It's taken me over a year to put this on the website, but here it is.
This piece won first prize in the 2018 QLD Writers Centre flash fiction competition.
“I haven’t seen flies that big since…”
Mum’s voice startles me. I wait to hear the rest.
Since? I will her to continue.
My sister stills.
“Since?” she asks, her voice too loud, too needy.
But Mum’s eyes wander to the window and the curtain that hangs limp and unmoving on this airless afternoon.

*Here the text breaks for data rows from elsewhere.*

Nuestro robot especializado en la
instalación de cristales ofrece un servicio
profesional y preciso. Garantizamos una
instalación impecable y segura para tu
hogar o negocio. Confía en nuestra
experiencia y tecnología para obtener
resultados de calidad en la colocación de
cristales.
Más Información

We sit opposite her, my sister and I. We don’t exchange glances. The room is musty as only the rooms of the elderly can smell. The window has been opened to let in the air. We sit, carefully packing away her fine-bone china cups, layering paper around the floral teapot she treasured; the one we were never allowed to touch.
We move onto the bureau with its drawers stuffed full of photos. No one has looked at them in years. Black and white images. People I don’t know, mostly.
Except one. Mum, around eleven, hazel eyes staring, little brother on her lap. Serious eyes. What was she thinking? Who was she? What were her dreams? I want to hear her stories.
I’ve left it too late.
A breeze blows, and all three of us turn our faces toward it. The fly buzzes past me, and I swat at it. It truly is a large fly.
I haven’t seen a fly that big since I was a kid.